> [EXERCISE INSTRUCTIONS]
Copy out again, unchanged, the listing below from the line that has "2021 08:52 | |" through the line that has "15:29 | plugins/console |".

> [SOURCE MATERIAL]
◇ ◇ ◇ ◇ ◇
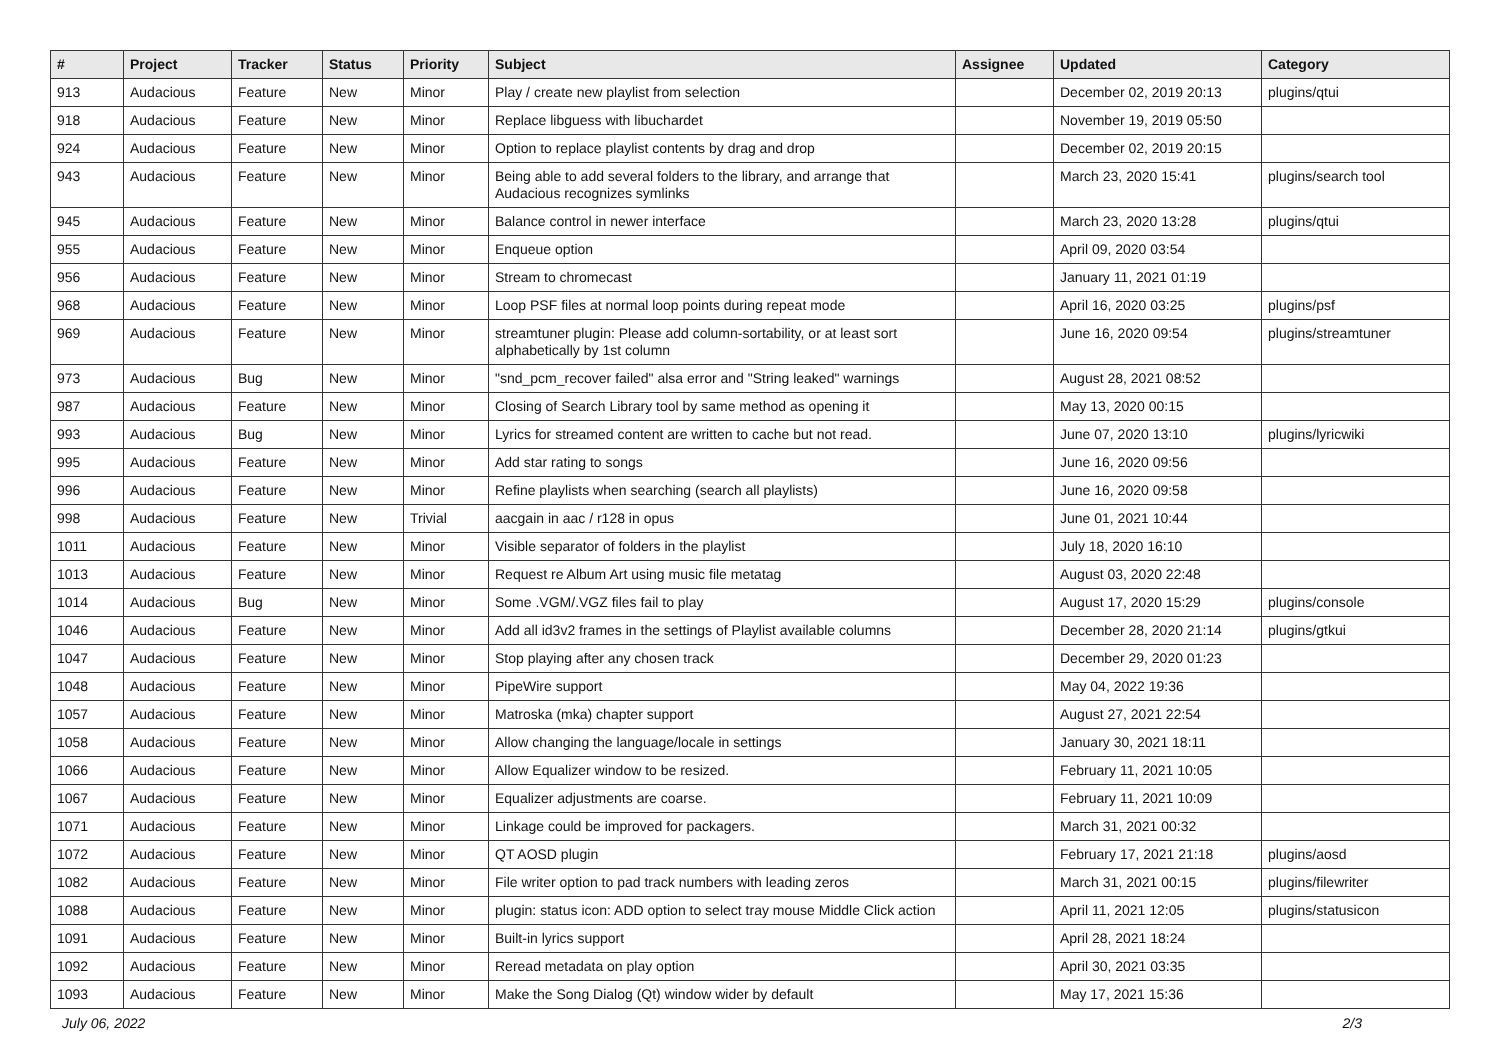| # | Project | Tracker | Status | Priority | Subject | Assignee | Updated | Category |
| --- | --- | --- | --- | --- | --- | --- | --- | --- |
| 913 | Audacious | Feature | New | Minor | Play / create new playlist from selection | | December 02, 2019 20:13 | plugins/qtui |
| 918 | Audacious | Feature | New | Minor | Replace libguess with libuchardet | | November 19, 2019 05:50 | |
| 924 | Audacious | Feature | New | Minor | Option to replace playlist contents by drag and drop | | December 02, 2019 20:15 | |
| 943 | Audacious | Feature | New | Minor | Being able to add several folders to the library, and arrange that Audacious recognizes symlinks | | March 23, 2020 15:41 | plugins/search tool |
| 945 | Audacious | Feature | New | Minor | Balance control in newer interface | | March 23, 2020 13:28 | plugins/qtui |
| 955 | Audacious | Feature | New | Minor | Enqueue option | | April 09, 2020 03:54 | |
| 956 | Audacious | Feature | New | Minor | Stream to chromecast | | January 11, 2021 01:19 | |
| 968 | Audacious | Feature | New | Minor | Loop PSF files at normal loop points during repeat mode | | April 16, 2020 03:25 | plugins/psf |
| 969 | Audacious | Feature | New | Minor | streamtuner plugin: Please add column-sortability, or at least sort alphabetically by 1st column | | June 16, 2020 09:54 | plugins/streamtuner |
| 973 | Audacious | Bug | New | Minor | "snd_pcm_recover failed" alsa error and "String leaked" warnings | | August 28, 2021 08:52 | |
| 987 | Audacious | Feature | New | Minor | Closing of Search Library tool by same method as opening it | | May 13, 2020 00:15 | |
| 993 | Audacious | Bug | New | Minor | Lyrics for streamed content are written to cache but not read. | | June 07, 2020 13:10 | plugins/lyricwiki |
| 995 | Audacious | Feature | New | Minor | Add star rating to songs | | June 16, 2020 09:56 | |
| 996 | Audacious | Feature | New | Minor | Refine playlists when searching (search all playlists) | | June 16, 2020 09:58 | |
| 998 | Audacious | Feature | New | Trivial | aacgain in aac / r128 in opus | | June 01, 2021 10:44 | |
| 1011 | Audacious | Feature | New | Minor | Visible separator of folders in the playlist | | July 18, 2020 16:10 | |
| 1013 | Audacious | Feature | New | Minor | Request re Album Art using music file metatag | | August 03, 2020 22:48 | |
| 1014 | Audacious | Bug | New | Minor | Some .VGM/.VGZ files fail to play | | August 17, 2020 15:29 | plugins/console |
| 1046 | Audacious | Feature | New | Minor | Add all id3v2 frames in the settings of Playlist available columns | | December 28, 2020 21:14 | plugins/gtkui |
| 1047 | Audacious | Feature | New | Minor | Stop playing after any chosen track | | December 29, 2020 01:23 | |
| 1048 | Audacious | Feature | New | Minor | PipeWire support | | May 04, 2022 19:36 | |
| 1057 | Audacious | Feature | New | Minor | Matroska (mka) chapter support | | August 27, 2021 22:54 | |
| 1058 | Audacious | Feature | New | Minor | Allow changing the language/locale in settings | | January 30, 2021 18:11 | |
| 1066 | Audacious | Feature | New | Minor | Allow Equalizer window to be resized. | | February 11, 2021 10:05 | |
| 1067 | Audacious | Feature | New | Minor | Equalizer adjustments are coarse. | | February 11, 2021 10:09 | |
| 1071 | Audacious | Feature | New | Minor | Linkage could be improved for packagers. | | March 31, 2021 00:32 | |
| 1072 | Audacious | Feature | New | Minor | QT AOSD plugin | | February 17, 2021 21:18 | plugins/aosd |
| 1082 | Audacious | Feature | New | Minor | File writer option to pad track numbers with leading zeros | | March 31, 2021 00:15 | plugins/filewriter |
| 1088 | Audacious | Feature | New | Minor | plugin: status icon: ADD option to select tray mouse Middle Click action | | April 11, 2021 12:05 | plugins/statusicon |
| 1091 | Audacious | Feature | New | Minor | Built-in lyrics support | | April 28, 2021 18:24 | |
| 1092 | Audacious | Feature | New | Minor | Reread metadata on play option | | April 30, 2021 03:35 | |
| 1093 | Audacious | Feature | New | Minor | Make the Song Dialog (Qt) window wider by default | | May 17, 2021 15:36 | |
July 06, 2022 2/3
◇ ◇ ◇ ◇ ◇
> [RESULT]
| 973 | Audacious | Bug | New | Minor | "snd_pcm_recover failed" alsa error and "String leaked" warnings | | August 28, 2021 08:52 | |
| 987 | Audacious | Feature | New | Minor | Closing of Search Library tool by same method as opening it | | May 13, 2020 00:15 | |
| 993 | Audacious | Bug | New | Minor | Lyrics for streamed content are written to cache but not read. | | June 07, 2020 13:10 | plugins/lyricwiki |
| 995 | Audacious | Feature | New | Minor | Add star rating to songs | | June 16, 2020 09:56 | |
| 996 | Audacious | Feature | New | Minor | Refine playlists when searching (search all playlists) | | June 16, 2020 09:58 | |
| 998 | Audacious | Feature | New | Trivial | aacgain in aac / r128 in opus | | June 01, 2021 10:44 | |
| 1011 | Audacious | Feature | New | Minor | Visible separator of folders in the playlist | | July 18, 2020 16:10 | |
| 1013 | Audacious | Feature | New | Minor | Request re Album Art using music file metatag | | August 03, 2020 22:48 | |
| 1014 | Audacious | Bug | New | Minor | Some .VGM/.VGZ files fail to play | | August 17, 2020 15:29 | plugins/console |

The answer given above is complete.